● DESCRIPTION OF THE TASK:
Give back the full listing that follows exactly as it reads.

● SOURCE RECORDS:
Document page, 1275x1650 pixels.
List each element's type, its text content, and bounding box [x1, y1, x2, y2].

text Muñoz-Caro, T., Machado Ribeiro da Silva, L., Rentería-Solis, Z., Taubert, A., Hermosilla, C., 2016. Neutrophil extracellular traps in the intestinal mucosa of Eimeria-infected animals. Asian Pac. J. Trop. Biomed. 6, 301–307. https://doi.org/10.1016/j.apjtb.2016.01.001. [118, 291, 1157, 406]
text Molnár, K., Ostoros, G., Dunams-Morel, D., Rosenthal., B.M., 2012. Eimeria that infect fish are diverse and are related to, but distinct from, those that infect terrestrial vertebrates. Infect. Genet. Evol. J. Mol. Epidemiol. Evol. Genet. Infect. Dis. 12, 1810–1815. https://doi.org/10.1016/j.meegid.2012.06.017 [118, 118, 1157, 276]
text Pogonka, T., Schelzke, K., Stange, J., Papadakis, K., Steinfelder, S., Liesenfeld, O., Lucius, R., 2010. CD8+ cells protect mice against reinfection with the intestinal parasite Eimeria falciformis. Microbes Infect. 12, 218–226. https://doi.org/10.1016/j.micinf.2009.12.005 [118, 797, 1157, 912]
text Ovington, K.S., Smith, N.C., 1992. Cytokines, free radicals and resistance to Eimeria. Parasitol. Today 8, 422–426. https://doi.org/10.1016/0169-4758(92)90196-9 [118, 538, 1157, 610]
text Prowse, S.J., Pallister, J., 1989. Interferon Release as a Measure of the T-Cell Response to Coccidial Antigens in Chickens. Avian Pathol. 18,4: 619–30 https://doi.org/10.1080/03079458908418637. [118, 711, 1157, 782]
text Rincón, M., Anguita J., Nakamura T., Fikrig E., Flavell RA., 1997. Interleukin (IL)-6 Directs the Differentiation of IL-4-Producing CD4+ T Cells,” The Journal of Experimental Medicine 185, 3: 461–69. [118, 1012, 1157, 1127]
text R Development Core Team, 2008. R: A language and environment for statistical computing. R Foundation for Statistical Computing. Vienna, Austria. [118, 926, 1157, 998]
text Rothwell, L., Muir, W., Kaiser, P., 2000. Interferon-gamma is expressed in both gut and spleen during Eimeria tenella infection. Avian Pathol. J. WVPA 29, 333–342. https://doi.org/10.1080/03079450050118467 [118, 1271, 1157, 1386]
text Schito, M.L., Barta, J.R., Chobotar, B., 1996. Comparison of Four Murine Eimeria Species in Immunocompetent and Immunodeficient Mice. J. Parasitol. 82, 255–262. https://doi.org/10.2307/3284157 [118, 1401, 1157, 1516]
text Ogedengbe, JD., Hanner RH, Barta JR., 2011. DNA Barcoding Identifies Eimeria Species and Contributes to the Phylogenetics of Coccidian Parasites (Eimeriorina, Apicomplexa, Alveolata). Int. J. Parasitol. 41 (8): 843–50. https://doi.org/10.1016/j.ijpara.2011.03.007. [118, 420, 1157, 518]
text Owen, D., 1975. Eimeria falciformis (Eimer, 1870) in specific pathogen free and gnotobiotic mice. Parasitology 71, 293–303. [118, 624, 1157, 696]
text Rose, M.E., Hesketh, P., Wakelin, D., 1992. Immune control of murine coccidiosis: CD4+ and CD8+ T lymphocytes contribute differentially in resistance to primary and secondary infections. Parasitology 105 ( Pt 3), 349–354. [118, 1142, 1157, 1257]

● ANSWER SECTION:
Document page, 1275x1650 pixels.
List each element's type, its text content, and bounding box [x1, y1, x2, y2].

text Muñoz-Caro, T., Machado Ribeiro da Silva, L., Rentería-Solis, Z., Taubert, A., Hermosilla, C., 2016. Neutrophil extracellular traps in the intestinal mucosa of Eimeria-infected animals. Asian Pac. J. Trop. Biomed. 6, 301–307. https://doi.org/10.1016/j.apjtb.2016.01.001. [118, 291, 1157, 406]
text Molnár, K., Ostoros, G., Dunams-Morel, D., Rosenthal., B.M., 2012. Eimeria that infect fish are diverse and are related to, but distinct from, those that infect terrestrial vertebrates. Infect. Genet. Evol. J. Mol. Epidemiol. Evol. Genet. Infect. Dis. 12, 1810–1815. https://doi.org/10.1016/j.meegid.2012.06.017 [118, 118, 1157, 276]
text Pogonka, T., Schelzke, K., Stange, J., Papadakis, K., Steinfelder, S., Liesenfeld, O., Lucius, R., 2010. CD8+ cells protect mice against reinfection with the intestinal parasite Eimeria falciformis. Microbes Infect. 12, 218–226. https://doi.org/10.1016/j.micinf.2009.12.005 [118, 797, 1157, 912]
text Ovington, K.S., Smith, N.C., 1992. Cytokines, free radicals and resistance to Eimeria. Parasitol. Today 8, 422–426. https://doi.org/10.1016/0169-4758(92)90196-9 [118, 538, 1157, 610]
text Prowse, S.J., Pallister, J., 1989. Interferon Release as a Measure of the T-Cell Response to Coccidial Antigens in Chickens. Avian Pathol. 18,4: 619–30 https://doi.org/10.1080/03079458908418637. [118, 711, 1157, 782]
text Rincón, M., Anguita J., Nakamura T., Fikrig E., Flavell RA., 1997. Interleukin (IL)-6 Directs the Differentiation of IL-4-Producing CD4+ T Cells,” The Journal of Experimental Medicine 185, 3: 461–69. [118, 1012, 1157, 1127]
text R Development Core Team, 2008. R: A language and environment for statistical computing. R Foundation for Statistical Computing. Vienna, Austria. [118, 926, 1157, 998]
text Rothwell, L., Muir, W., Kaiser, P., 2000. Interferon-gamma is expressed in both gut and spleen during Eimeria tenella infection. Avian Pathol. J. WVPA 29, 333–342. https://doi.org/10.1080/03079450050118467 [118, 1271, 1157, 1386]
text Schito, M.L., Barta, J.R., Chobotar, B., 1996. Comparison of Four Murine Eimeria Species in Immunocompetent and Immunodeficient Mice. J. Parasitol. 82, 255–262. https://doi.org/10.2307/3284157 [118, 1401, 1157, 1516]
text Ogedengbe, JD., Hanner RH, Barta JR., 2011. DNA Barcoding Identifies Eimeria Species and Contributes to the Phylogenetics of Coccidian Parasites (Eimeriorina, Apicomplexa, Alveolata). Int. J. Parasitol. 41 (8): 843–50. https://doi.org/10.1016/j.ijpara.2011.03.007. [118, 420, 1157, 518]
text Owen, D., 1975. Eimeria falciformis (Eimer, 1870) in specific pathogen free and gnotobiotic mice. Parasitology 71, 293–303. [118, 624, 1157, 696]
text Rose, M.E., Hesketh, P., Wakelin, D., 1992. Immune control of murine coccidiosis: CD4+ and CD8+ T lymphocytes contribute differentially in resistance to primary and secondary infections. Parasitology 105 ( Pt 3), 349–354. [118, 1142, 1157, 1257]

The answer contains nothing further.